Dijkstra’s algorithm

  • Breadth-first search is used to calculate the shortest path for an unweighted graph
  • Dijkstra’s algorithm is used to calculate the shortest path for a weighted graph
  • Dijkstra’s algorithm works when all the weights are nonnegative
  • If you have negative weights, use the Bellman-Ford algorithm
  • Think it is better one should implement it in whatever language that one is comfortable before peeking in to the implementation code given by the author

Greedy Algorithms

  • At each step, you pick the locally optimal solution, and in the end, you are left with locally optimal solution
  • Knapsack problem and way to solve it via greedy algo
  • Set covering problem - There is no known algorithm that solves it fast enough
  • Greedy algorithms are called approximation algorithms
  • Greedy algorithms are easy to write and fast to run, so they make good approximation algorithms
  • if you have an NP-hard problem, your best bet is to use an approximation algo

Dynamic Programming

This chapter starts with the poster child of DP problems - knapsack problem.

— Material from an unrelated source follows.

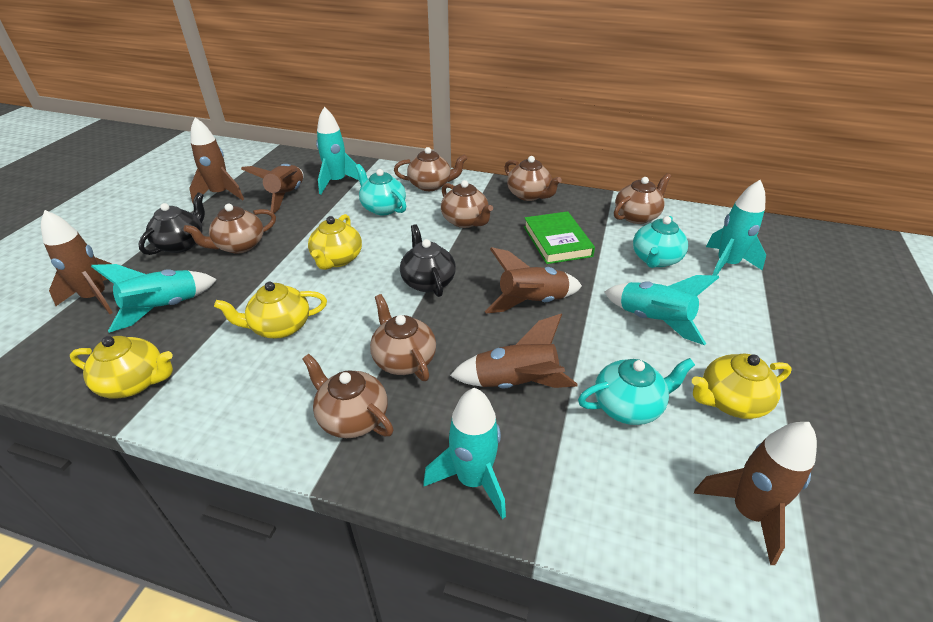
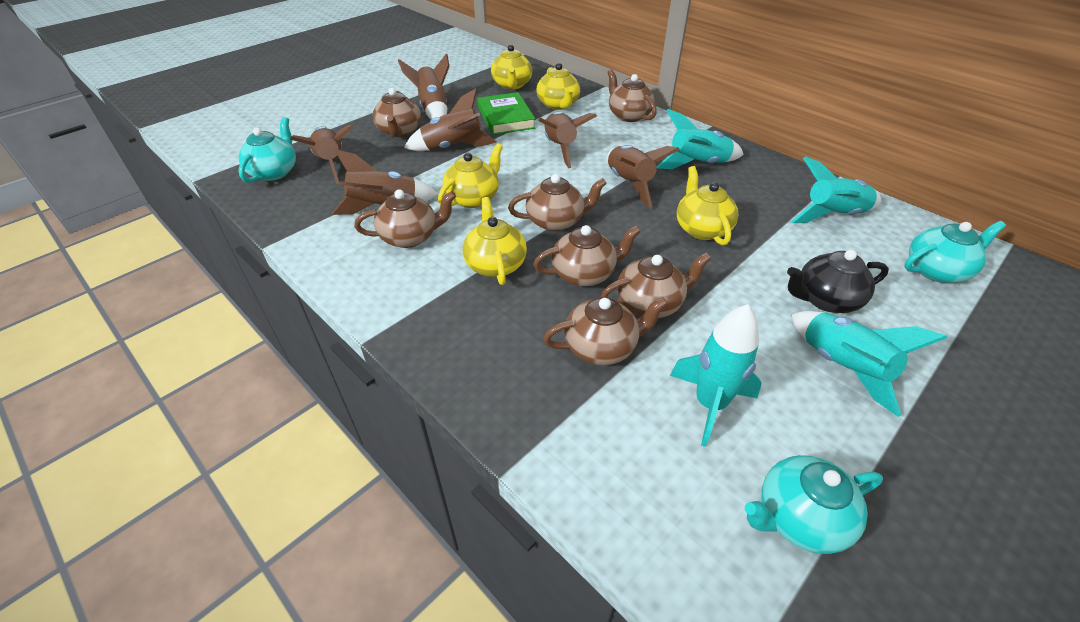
black teapot: 2 -> 1
turquoise rocket: 5 -> 4
yellow teapot: 4 -> 5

It goes on to visually explain the problem can be solved via DP. Along the way of solving the problem with the help of a grid, the author shows that

  • changing the order of rows in DP problem does not change the solution
  • filling in grid column-wise instead of row-wise does not change the solution

There is also a section on longest common substring. Frankly I think I have forgotten most of the aspects of DP and may be I will revisit this chapter later. DP at the heart of it has recursion in it. I think there are many problems that can be solved once you identify certain patterns in DP. It was a while ago that I did DP. May be one of these days, I should revisit DP as those skills seem very rusty.

k-nearest neighbors

  • KNN algorithm for regression and classification
  • Quick intro to ML
  • Feature extraction means converting an item in to a list of numbers that can be compared
  • Picking good features is an important part of successful KNN algo

Where to go next

A bunch of algos are covered at a high level urging the reader to follow their curiosities

  • Linear regression
  • Inverted indexes
  • Fourier Transform
  • Parallel algorithms
    • map reduce
  • Bloom filters and HyperLogLog
  • Cryptography algo
  • Locally sensitive hashing
  • Min heaps and priority queues
  • Linear Programming

Takeaway

First edition of this book came out a decade ago and I had read this book back then. The second edition expands on trees and other topics but the spirit of the book remains the same - explaining beginner algorithms with visuals. One would not be an expert after reading this book but one would certainly get an intuitive understanding of some of the common algos used in Computer Science. With this primer, one can then explore one’s curiosities and go deep in to any of the algo topics mentioned in the book. Have read it second time after a decade and still feels that I have walked away with fresh eyes. Definitely worth a read for anyone who is curious about algos or who wants to understand how one could use visuals to explain algos.